Cour d’appel de Toulouse, le 5 février 2025, n°23/02998

La cour d’appel de Toulouse, dans un arrêt du 5 février 2025, a été saisie d’un litige né de la rupture du contrat de travail d’un salarié. Le conseil de prud’hommes avait retenu une démission claire et non équivoque, rejetant les demandes du salarié. La cour d’appel, saisie de l’appel du salarié, devait déterminer la nature juridique de la rupture et la validité du motif de licenciement pour faute grave. Elle infirme le jugement pour requalifier la démission équivoque en licenciement sans cause réelle et sérieuse.

La requalification de la démission équivoque

La manifestation de volonté doit être dépourvue d’ambiguïté. La cour rappelle les principes gouvernant la rupture du contrat de travail à durée indéterminée. Elle souligne que la démission « ne se présume pas et qui ne peut résulter que d’une manifestation claire et non équivoque de volonté » (Motifs, sur la démission). Ce formalisme strict protège le salarié contre des décisions précipitées ou contraintes. La cour applique ici une jurisprudence constante sur la nécessaire clarté de l’acte unilatéral de rupture.

Les circonstances entourant l’écrit en révèlent le caractère contraint. Bien que la lettre du 22 juillet 2019 emploie des termes formels de démission, la cour examine son contexte. Elle note que ce courrier « a été écrit par le salarié à la suite de l’entretien préalable du 19 juillet 2019, intervenu 3 jours auparavant, au cours duquel il lui a été reproché un abandon de poste » (Motifs, sur la démission). Cette séquence temporelle immédiate est un indice d’une pression subie.

La jurisprudence assimile la démission équivoque à une prise d’acte. La cour retient que « Lorsqu’un salarié démissionne en raison de faits qu’il reproche à son employeur, cette rupture constitue une prise d’acte » (Motifs, sur la démission). Cette solution est conforme à la position d’autres juridictions.
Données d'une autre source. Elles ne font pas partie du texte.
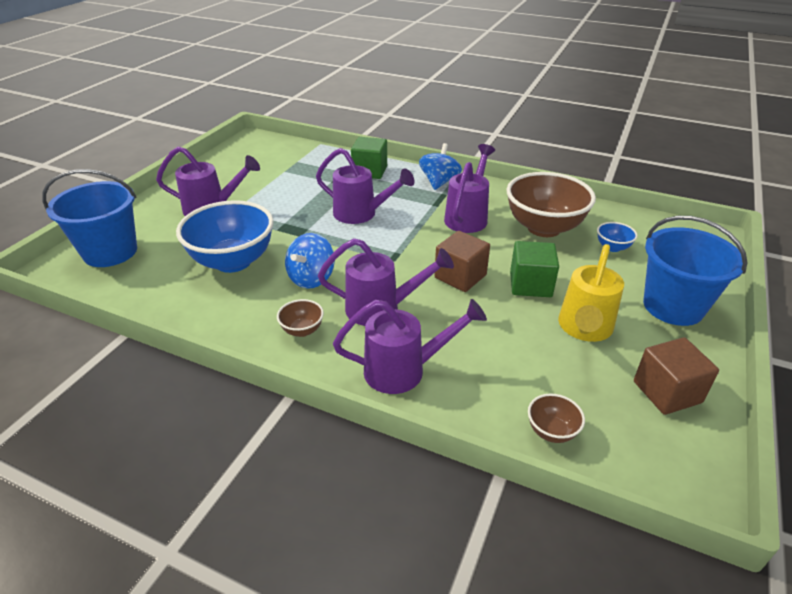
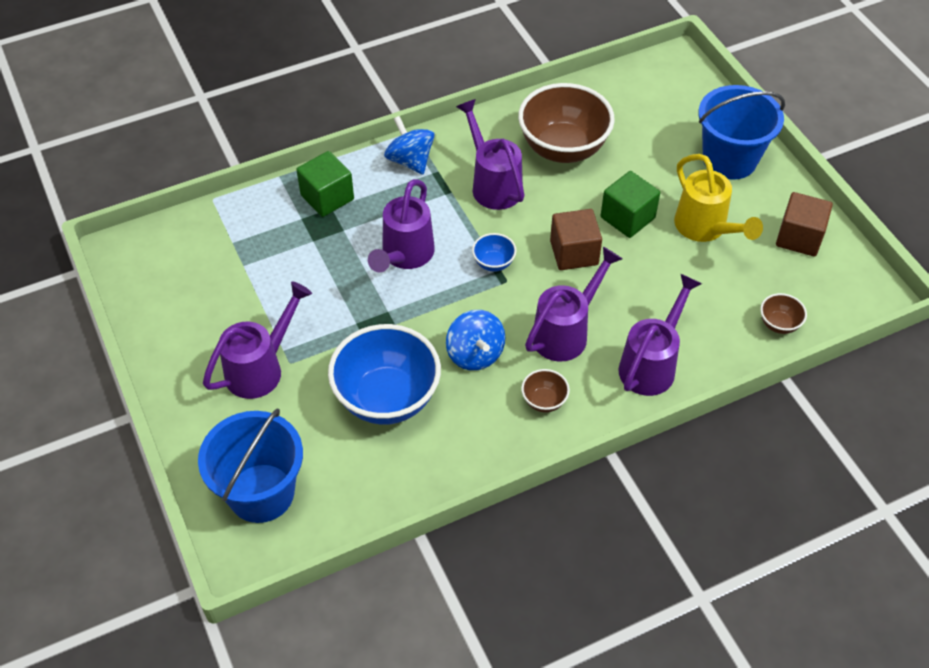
camera: 50 degrees left, 15 degrees up
(361, 214) = (404, 256): purple watering can -> purple watering can turned 135 degrees clockwise
(612, 247) = (632, 130): blue bowl -> blue bowl (493, 263)

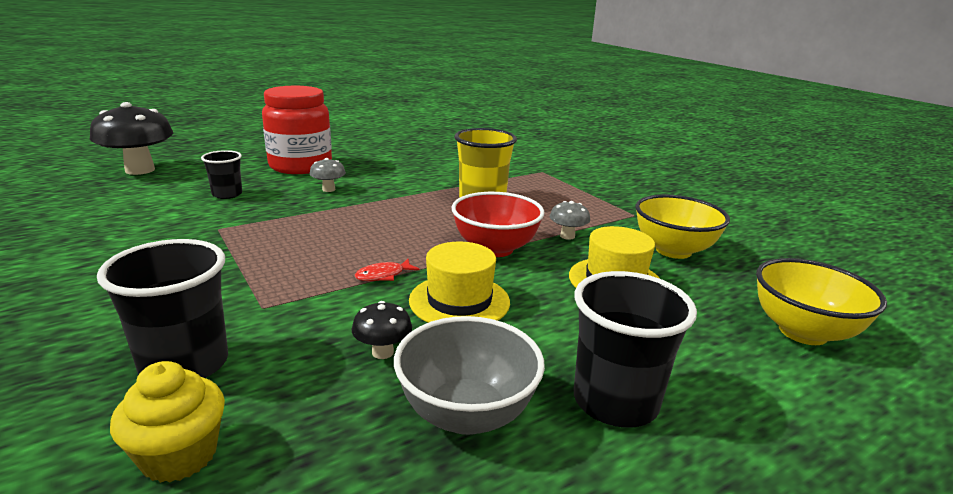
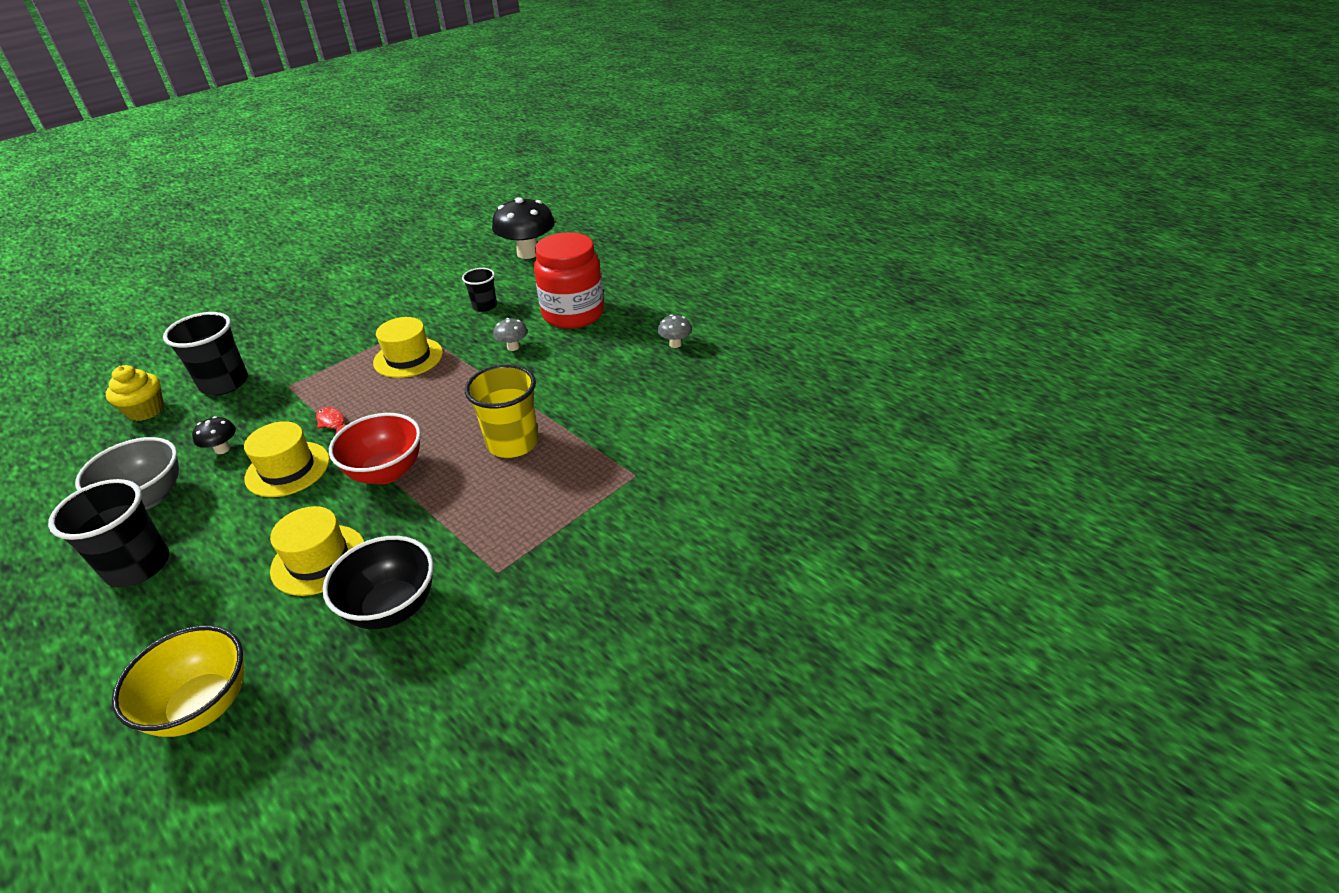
camera: 80 degrees right, 15 degrees up
(287, 233) = (408, 358): none -> yellow hat
(567, 236) = (422, 517): grey mushroom -> grey mushroom (675, 344)
(673, 250) = (392, 607): yellow bowl -> black bowl

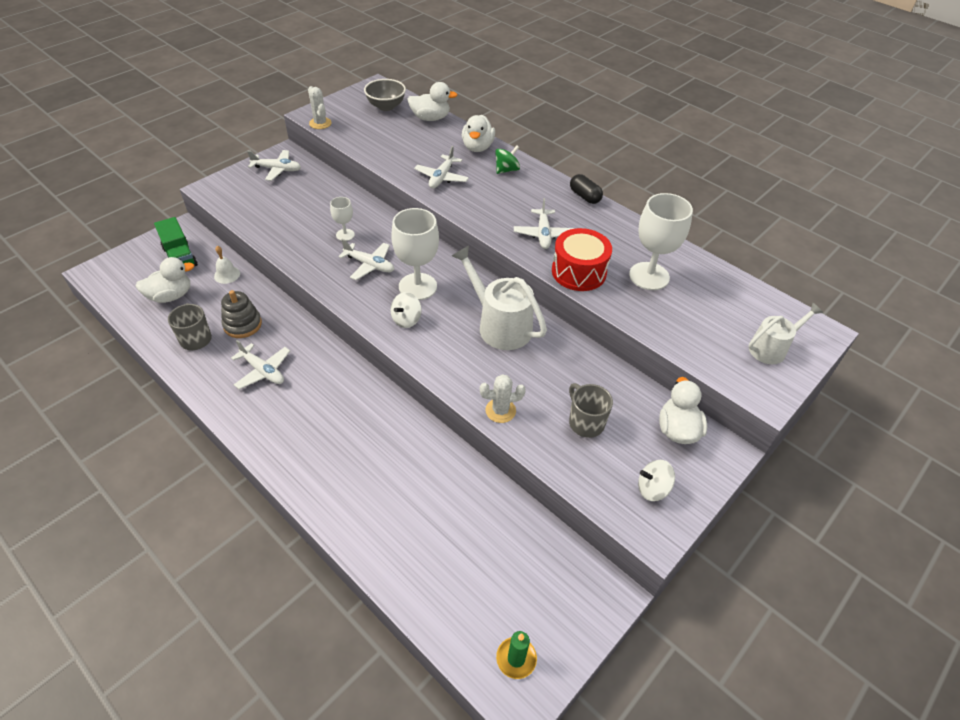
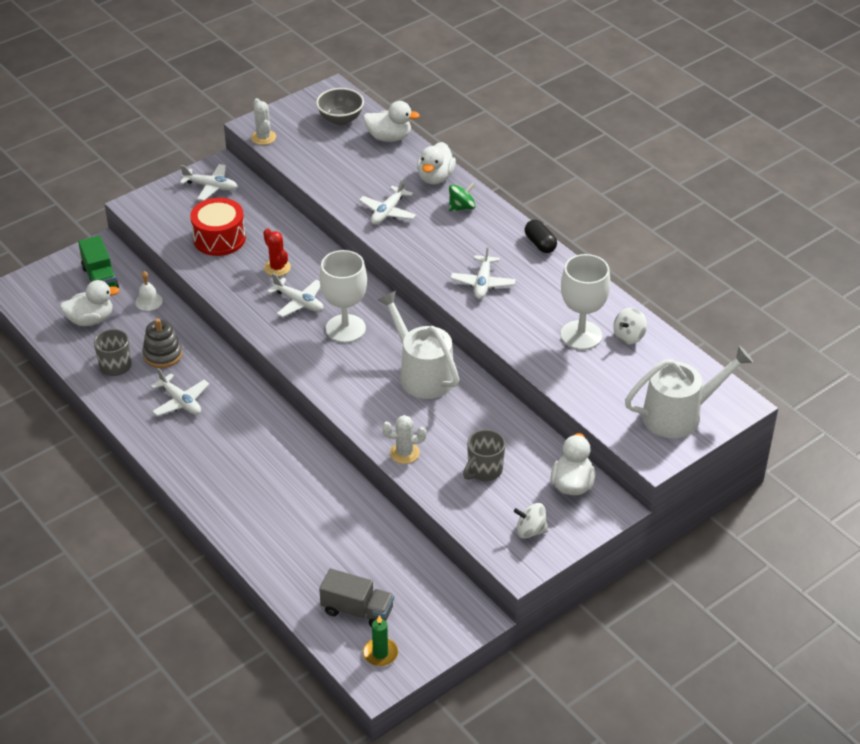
camera: 10 degrees right, 5 degrees down
(345, 235) = (277, 268): white goblet -> red cactus
(406, 319) = (328, 361): white spinning top -> white spinning top (629, 336)
(479, 601) = (357, 610): none -> grey truck
(579, 272) = (509, 325): red drum -> red drum (219, 238)
(585, 422) = (484, 470): grey mug -> grey mug turned 120 degrees counterclockwise
(771, 348) = (679, 415): white watering can -> white watering can, size x1.60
Ainsi, la Cour d’appel de Bordeaux a précisé que « Lorsque le salarié, sans invoquer un vice du consentement […] remet en cause celle-ci en raison de faits ou de manquements imputables à son employeur, il appartient à la cour d’apprécier […] si celle-ci était équivoque » (Cour d’appel de Bordeaux, le 5 février 2025, n°22/00863). L’équivoque justifie la requalification.

La portée de cette analyse est de protéger le salarié face à une rupture précipitée. En jugeant que « les circonstances confèrent à cette dernière un caractère équivoque », la cour écarte la qualification de démission (Motifs, sur la démission). Elle retient que la rupture résulte du licenciement notifié par l’employeur. Cette approche contextualisée empêche qu’une formalité apparemment claire ne masque une réalité contraire.

L’absence de cause réelle et sérieuse du licenciement

La preuve de la matérialité des faits ne suffit pas à caractériser la faute. L’employeur avait licencié pour faute grave en reprochant un abandon de poste dans la nuit. La cour rappelle la définition exigeante de la faute grave, qui doit rendre « impossible son maintien dans l’entreprise » (Motifs, sur le licenciement). Elle procède ensuite au contrôle de l’imputabilité et du caractère objectivement fautif des faits.

La tolérance de l’employeur neutralise le caractère fautif de l’acte. Le salarié invoquait une pratique consistant à quitter le site après le départ des techniciens, avec autorisation. La cour relève que « la société Daher Aerospace […] était nécessairement au courant de l’existence […] d’une telle pratique et l’a tolérée » (Motifs, sur le licenciement). Cette tolérance établie par de multiples attestations est un fait juridiquement décisif.

La jurisprudence consacre le principe que les faits tolérés ne peuvent fonder un licenciement. La cour en déduit logiquement que « Des faits tolérés par l’employeur ne peuvent pas ensuite justifier un licenciement pour faute » (Motifs, sur le licenciement). Ce principe est essentiel pour garantir la sécurité juridique et la loyauté dans l’exécution du contrat. L’employeur ne peut réprimer soudainement un comportement qu’il a longtemps accepté.

La portée de cette solution est de renforcer l’exigence de loyauté de l’employeur. En jugeant le licenciement dépourvu de cause réelle et sérieuse, la cour sanctionne un revirement inéquitable. Elle note aussi que le salarié avait obtenu une autorisation expresse de son chef d’équipe. Cette décision rappelle que la qualification de faute grave requiert une appréciation stricte et contextualisée, au-delà de la simple matérialité des faits.